For over 40 years, a Moroccan state-owned company has exported phosphate rock from occupied Western Sahara.
At the large Bou Craa mine, rocks of phosphate are placed on the world's longest conveyor belt and transported to the El Aaiún harbour, 100 kilometers to the west. From there, cargo vessels transport the phosphates from the occupied part of Western Sahara to importers overseas for fertilizer production. The industry has been providing Morocco with huge revenues since the start of the occupation.
WSRW publishes annual overview reports on the controversial exports, based on our analysis of bulk ships departing from the port of El Aaiún. The report series - P for Plunder - has so far covered the trade for the calendar years 2012-2013, 2014, 2015, 2016, 2017, 2018, 2019, 2020. Some editions are published also in French and Spanish.
The Moroccan government operates the mine through its state-owned company OCP SA. Its biggest client is Paradeep, a subsidiary of OCP itself, located in India.
Two importers in New Zealand - Ravensdown and Ballance Agri-Nutrients - have been the most stable importers of the controversial conflict rock over the last decades.
There have been large shifts in the trade pattern since WSRW first started its annual reporting in 2012. The main development took place in December 2018, when the exports to North America came to an end. Up to that point, the involved importer, Nutrien, had been responsible for purchasing 50% of the rock exported from Western Sahara. The North American exit led OCP to find new clients. As of 2020, there were exports to India, New Zealand, Brazil, as well as smaller and probable shipments to Philippines, Japan and China. WSRW is researching the new development.
Saharawis have consistently protested the trade.
OCP claims the trade is legal and leads to local employment. Its arguments are based on reports it has commissioned from lawfirms. The reports are then used by the importing companies - such as the ones in New Zealand - to defend the trade. However, all studies made by OCP are strictly confidential and not shared with the Saharawis. It will never be possile to assess their terms of reference, methodology and findings. WSRW considers it likely that aspects of international law and the right to self-determination are not considered in the studies, and that the only ‘stakeholders’ that the authors could have possibly been in contact with are Moroccan. No known Saharawi group has ever been asked about the trade.
In 2018, the High Court in South Africa ruled in the NM Cherry Blossom case, concluding that a bulk vessel transiting in South Africa on its way from Western Sahara to New Zealand, carried a cargo that had been illegally exported from the territory. The South African court referred to the conclusions of the European Court of Justice rulings on self-determination on Western Sahara. The UN Legal Counsel in 2002 stated that further exploitation of Western Sahara's resources would be in violation of international law.

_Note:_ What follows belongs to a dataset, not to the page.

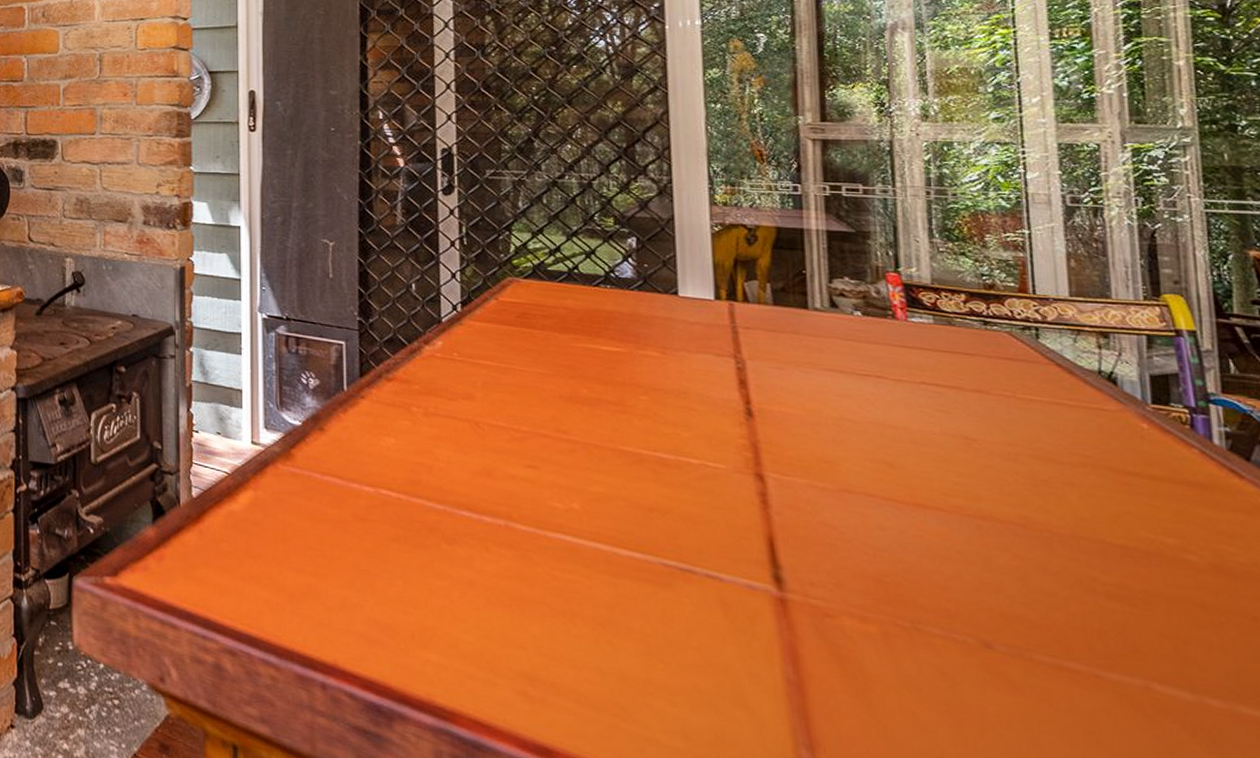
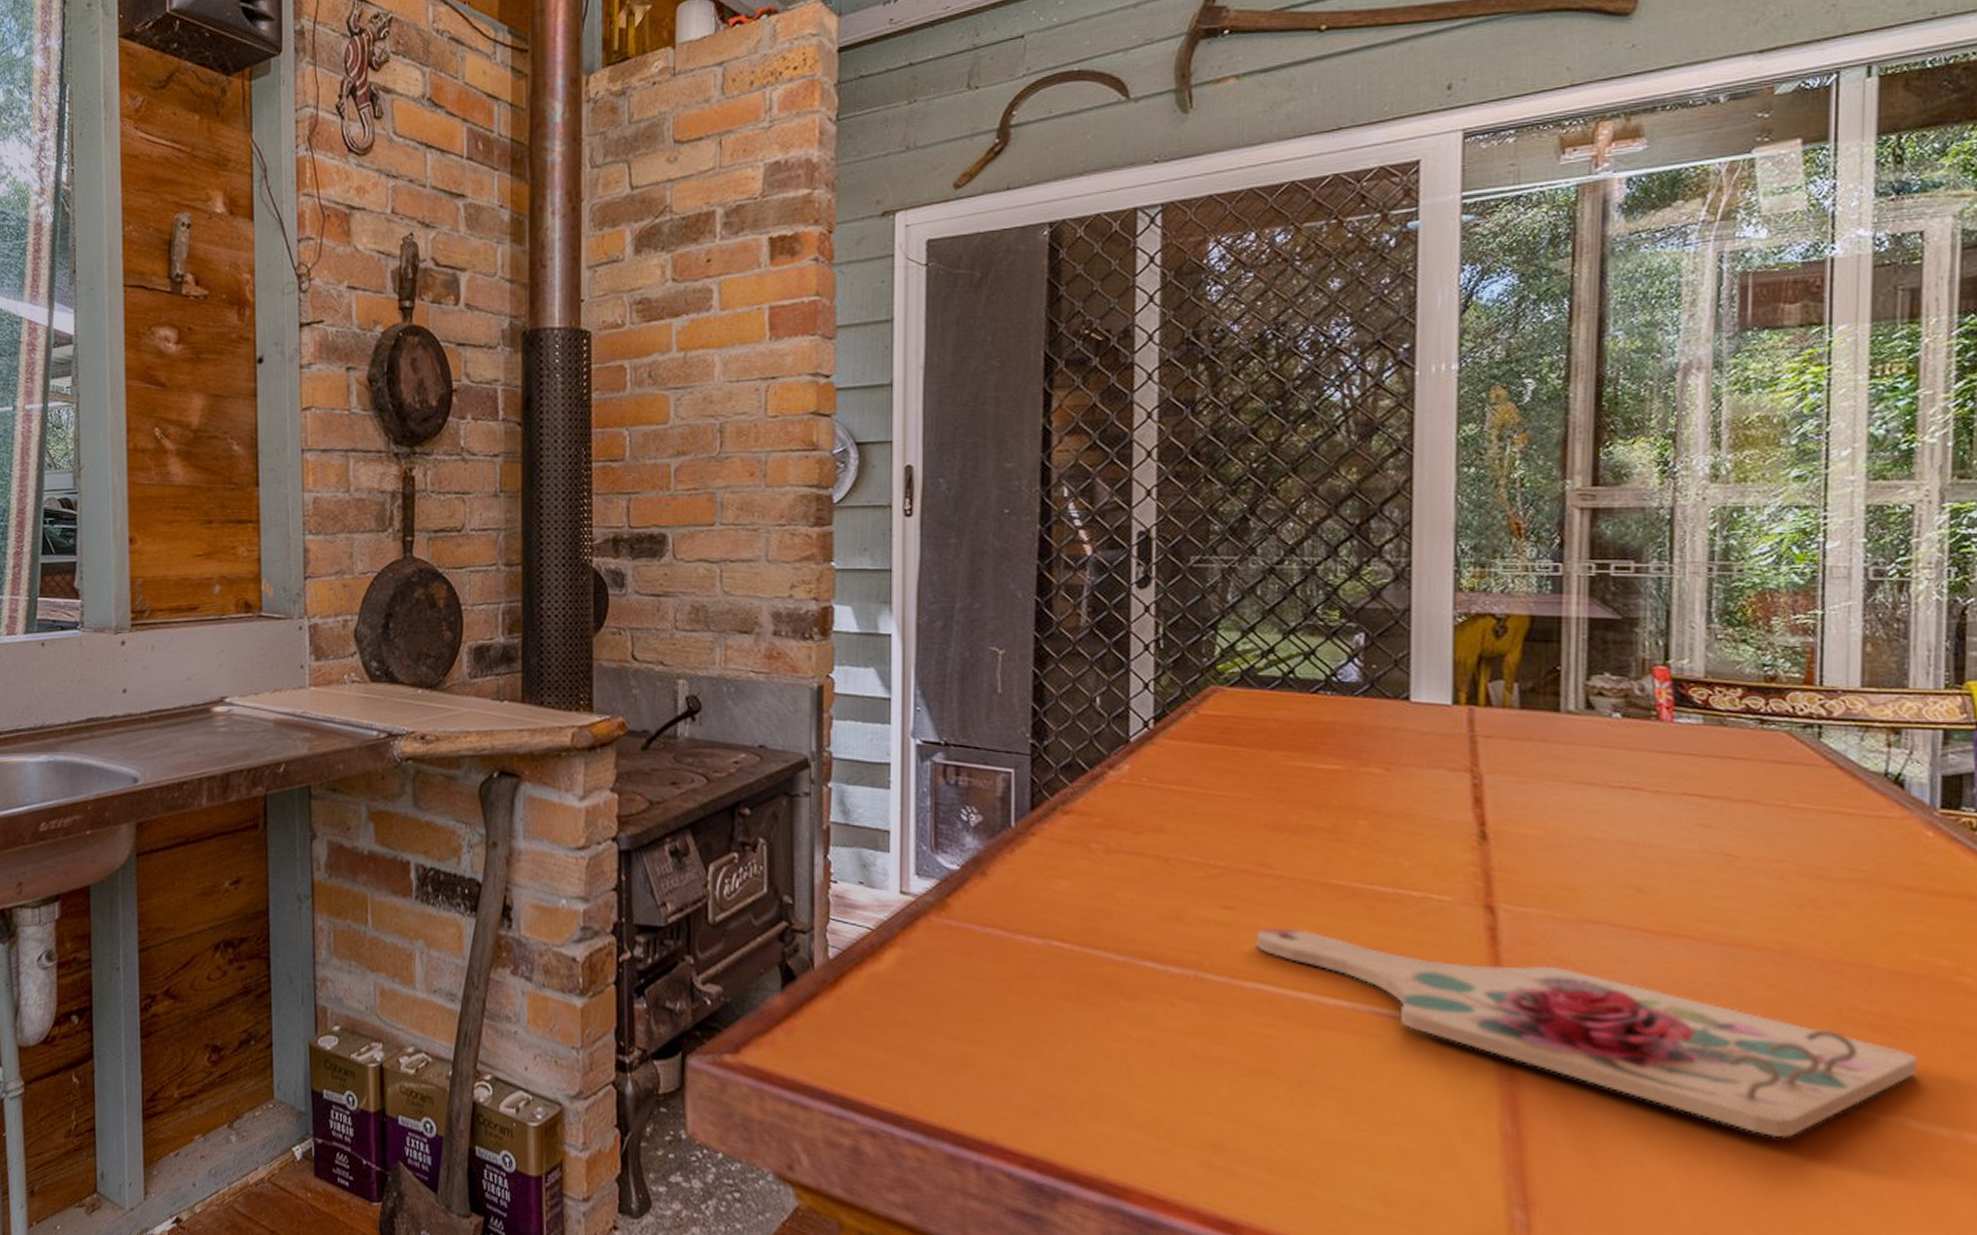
cutting board: none [557,485,1156,695] -> present [1255,927,1917,1138]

A large number of previous importers have dropped their involvement with the Bou Craa phosphate rock, due to aspects of international law and human rights. For instance:
Companies that have ended such long-term contracts include also Lifosa (Lithuania/Russia), Tripoliven (Venezuela), Monomeros (Colombia), Impact (Australia) and FMC Corp (USA/Spain). The Australian company Incitec Pivot, which has imported for decades, has never made any announcement on halting the trade, but WSRW has observed that it has not received any such cargo since December 2016.
OCP bonds are traded at the Irish Stock Exhange, but have been excluded from the portfolios of numerous international investors. Several dozens of institutional investors are known to have divested from importing companies and to have removed OCP from their portfolios over the exports and trade. The Norwegian goverment pension fund alone has excluded several hundreds million dollars of shares, for ethical reasons.
The German/Spanish company Siemens Gamesa plays an important role in servicing the Bou Craa mine's infrastructure. Also, Worley and Caterpillar provide services to the operation. Important decisions were made in 2020 by both Epiroc, and Continental to not continue their supplies to the mining operations. Epiroc had supplied mining equipment, while Continental had supplied rubber systems for the conveyor belt.
Several shipping companies have renounced from continuing shipments from Western Sahara after learning about the ethical and legal aspects of the trade, such as Spar Shipping, Jinhui, Golden Ocean, Ugland, Arnesen, R-Bulk, LT Ugland and Belships. Danish shipping company Maersk made sure to terminate the former involvement of German group Dr.Oetker.
A UN delegation that visited the formerly known Spanish Sahara in 1975, as part of the de-colonialization of the territory, stated that “eventually the territory will be among one of the largest exporters of phosphate in the world”. According to their assessment, a free Western Sahara would become the second largest exporter, only beaten by Morocco. However, only a few months later, Morocco invaded Western Sahara. In recent years, the phosphate rock exports from Bou Craa have amounted to around 10% of Morocco’s total rock export. Bou Craa annual production has varied between 1 to 2 million tonnes the last decade, contributing substantially to finance the occupation of the territory and the depletion of the mine.
Morocco controls around three quarters of the phosphate reserves globally. Most of its exports take place from Morocco proper, while the Bou Craa mine in the occupied territory constitutes only a minor part of the OCP's overall operations. Yet, in a Saharawi perspective, the trade is of enormous importance.